Sendo excelente em reconstrução, mais uma vez teve que se reinventar, após o divórcio com a mãe da Gigi. E pra isso, recebeu o apoio de sua atual esposa, Sandra Macedo. Eles se conheceram no ginásio comandado por Cezani, onde Felipe Alves, filho dela, se preparava com o sonho de se tornar um lutador profissional. Se tornaram amigos e, em seguida, ficou notório um sentimento mais aflorado, que os uniu. “Eu vinha de um casamento em que não via mais motivos, estava sem esperanças, sem forças pra seguir adiante, apenas sobrevivendo. Até que encontrei na Sandra um novo sentido para a vida”, revela. Sandra deixa claro o espírito brincalhão do marido: “Cezani é um companheiro divertido e amigo. O admiro muito pelo profissional competente que é e pela sua história de vida e superação que o faz ser uma eterna criança e um homem sonhador”.

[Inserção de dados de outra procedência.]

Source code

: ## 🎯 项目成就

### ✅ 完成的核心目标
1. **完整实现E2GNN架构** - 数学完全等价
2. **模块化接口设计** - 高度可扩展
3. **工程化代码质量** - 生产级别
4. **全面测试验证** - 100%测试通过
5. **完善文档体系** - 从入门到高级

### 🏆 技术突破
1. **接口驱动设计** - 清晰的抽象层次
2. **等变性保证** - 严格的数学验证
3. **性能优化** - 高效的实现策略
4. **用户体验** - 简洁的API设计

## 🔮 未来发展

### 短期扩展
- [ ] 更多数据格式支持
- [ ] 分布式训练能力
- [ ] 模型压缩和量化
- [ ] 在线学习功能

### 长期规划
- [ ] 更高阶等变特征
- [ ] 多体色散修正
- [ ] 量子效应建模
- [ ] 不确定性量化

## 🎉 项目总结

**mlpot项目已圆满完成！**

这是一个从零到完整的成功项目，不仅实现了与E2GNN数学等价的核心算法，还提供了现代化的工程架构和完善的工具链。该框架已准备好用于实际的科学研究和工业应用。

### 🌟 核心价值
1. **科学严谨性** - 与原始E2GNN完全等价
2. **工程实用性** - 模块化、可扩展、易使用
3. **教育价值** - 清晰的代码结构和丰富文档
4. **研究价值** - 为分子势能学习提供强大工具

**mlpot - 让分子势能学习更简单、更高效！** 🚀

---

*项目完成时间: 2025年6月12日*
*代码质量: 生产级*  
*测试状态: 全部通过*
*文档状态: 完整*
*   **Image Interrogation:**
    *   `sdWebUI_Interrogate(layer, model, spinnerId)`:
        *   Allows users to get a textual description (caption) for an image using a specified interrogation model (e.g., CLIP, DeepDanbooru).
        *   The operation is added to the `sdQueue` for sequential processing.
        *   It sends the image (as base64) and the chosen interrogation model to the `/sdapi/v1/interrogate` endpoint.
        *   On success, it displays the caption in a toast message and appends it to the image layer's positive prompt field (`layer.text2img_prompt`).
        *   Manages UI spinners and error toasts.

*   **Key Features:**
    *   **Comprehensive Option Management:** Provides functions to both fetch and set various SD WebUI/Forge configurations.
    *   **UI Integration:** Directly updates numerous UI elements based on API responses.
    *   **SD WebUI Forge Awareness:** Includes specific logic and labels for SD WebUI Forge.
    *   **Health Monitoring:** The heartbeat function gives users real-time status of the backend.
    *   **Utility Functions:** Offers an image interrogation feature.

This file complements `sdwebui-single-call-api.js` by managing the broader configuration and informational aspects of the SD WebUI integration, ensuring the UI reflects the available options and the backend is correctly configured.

Após um sólido trabalho realizado que o colocou no patamar de um dos melhores árbitros de MMA do Brasil, Cezani decidiu vir para Portugal, que ainda vive um processo de iniciação profissional do esporte em questão, para ajudar nesse amadurecimento. “Portugal está vivendo um momento no esporte em que nós já vivemos lá no Brasil há 10 anos atrás, e isso faz com que nossa experiência no desenvolvimento seja importante aqui. Não só eu, mas um grupo de brasileiros renomados estamos aqui e desejamos, de fato, transformar as artes marciais mistas no país, e em breve poder ser referência mundial”.

Cezani Moutinho se preparou para essa luta. E, em breve, toda essa nação também estará preparada para brilhar em mais um esporte.